При нелинейных заменах переменных плотность вероятности преобразуется иначе, чем простые функции, из-за фактора Якоби. Например, если мы рассмотрим переменнуюx=g(y)x=g(y)изменяется, то функцияf(x)f(x)статьf(y)=f(g(y))f(y)=f(g(y)). Теперь рассмотрим плотность вероятностиpx(x)p_x(x), что соответствует переменной относительно новогоyyплотностьpy(y)p_y(y), что достаточно для представленияpx(x)p_x(x)иpy(y)p_y(y)это факт разной плотности. для меньшегоδx\delta xстоимость в(x,x+δx)(x,x+\delta x)Наблюдения в пределах диапазона будут преобразованы в(y,y+δy)(y,y+\delta y)диапазон, гдеpx(x)δxpy(y)δyp_x(x)\delta x \simeq p_y(y)\delta yтак что

P(z)=zp(x)dx(1.28)P(z)=\int_{-\infty}^zp(x)dx\tag{1.28}

это удовлетворяетP'(x)=p(x)P'(x)=p(x), как показано на рисунке 1.12.

Figure 1.12

Рис. 1.12. Вероятность дискретных переменных. Вероятность можно разложить на непрерывные переменные.xxплотность вероятности наp(x)p(x), и пусть он лежит в интервале(x,δx)(x,\delta x)изxxВероятность определяется выражениемδx\delta xизp(x)δxp(x)\delta xдаватьδx0\delta x\rightarrow0. Плотность вероятности может быть выражена как кумулятивная функция распределенияP(x)P(x)производная от .

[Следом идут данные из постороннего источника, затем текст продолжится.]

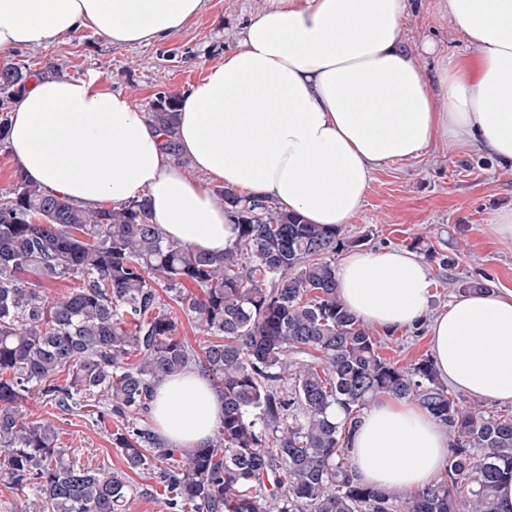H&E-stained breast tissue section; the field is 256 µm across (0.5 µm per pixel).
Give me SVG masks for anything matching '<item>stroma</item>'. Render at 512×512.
Returning a JSON list of instances; mask_svg holds the SVG:
<instances>
[{"instance_id": "obj_1", "label": "stroma", "mask_w": 512, "mask_h": 512, "mask_svg": "<svg viewBox=\"0 0 512 512\" xmlns=\"http://www.w3.org/2000/svg\"><path fill=\"white\" fill-rule=\"evenodd\" d=\"M439 0H413L404 22V41L427 73L433 57L422 54L425 41L462 56L474 52L438 11ZM265 0H207L184 32L147 46L115 45L90 32L60 38L49 47H21L0 57V68L82 79L90 76L128 95L138 111L150 112L163 92L188 93L207 66L223 60L240 43L245 23L262 11ZM512 208V169L474 150L433 146L412 161L393 162L375 173L364 203L343 235L359 249L403 248L426 260L433 281L431 312L447 306L452 279L485 274L495 289L512 290V244L493 230L497 213ZM465 247L456 267L440 269L432 252ZM383 356L406 365L429 354L427 331L404 329L381 335ZM31 419L51 422L66 459L102 472L125 465L112 434L116 420H101L86 409L63 411L32 399Z\"/></svg>"}]
</instances>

   Если у нас есть несколько непрерывных переменныхx1,...,xDx_1,...,x_D, с векторомxxпредставляет, то мы можем определить совместную плотность вероятностиp(x)=p(x1,...,xD)p(x)=p(x_1,...,x_D)такой, что x попадает в содержащую точкуxxбесконечно малый объемδx\delta xВероятность вp(x)δxp(x)\delta xданный. Эта многомерная плотность вероятности должна удовлетворять

p(x)0(1.29)p(x)\geq0\tag{1.29}
p(x)dx=1(1.30)\int p(x)dx=1\tag{1.30}

где интеграл для всегоxxКосмический интеграл. Мы также можем рассмотреть комбинацию совместных распределений вероятностей по дискретным и непрерывным переменным.

   Обратите внимание, что еслиxxявляется дискретной переменной, тоp(x)p(x)иногда называют функцией массы вероятности, потому что ее можно рассматривать как наборxx​Вероятностная масса при допустимых значениях.

Правило произведения суммы вероятностей и теорема Байеса также применяются в случае плотности вероятности или комбинации дискретных и непрерывных переменных. Например, еслиxxиyyдве действительные переменные, то форма правила суммирования и правила произведения

p(x)=p(x,y)dy(1.31)p(x)=\int p(x,y)dy\tag{1.31}
p(x,y)=p(yx)p(x)(1.32)p(x,y)=p(y|x)p(x)\tag{1.32}

Формальные доказательства правила произведения суммы непрерывных переменных требуют раздела математики, называемого теорией измерения, и выходят за рамки этой книги. Однако его эффективность можно увидеть неформально, разделив каждую реальную переменную на интервалы шириныΔ\DeltaРассмотрим дискретные распределения вероятностей на этих интервалах. дойти до пределаΔ0\Delta\rightarrow0Затем сумма преобразуется в интеграл и дает желаемый результат.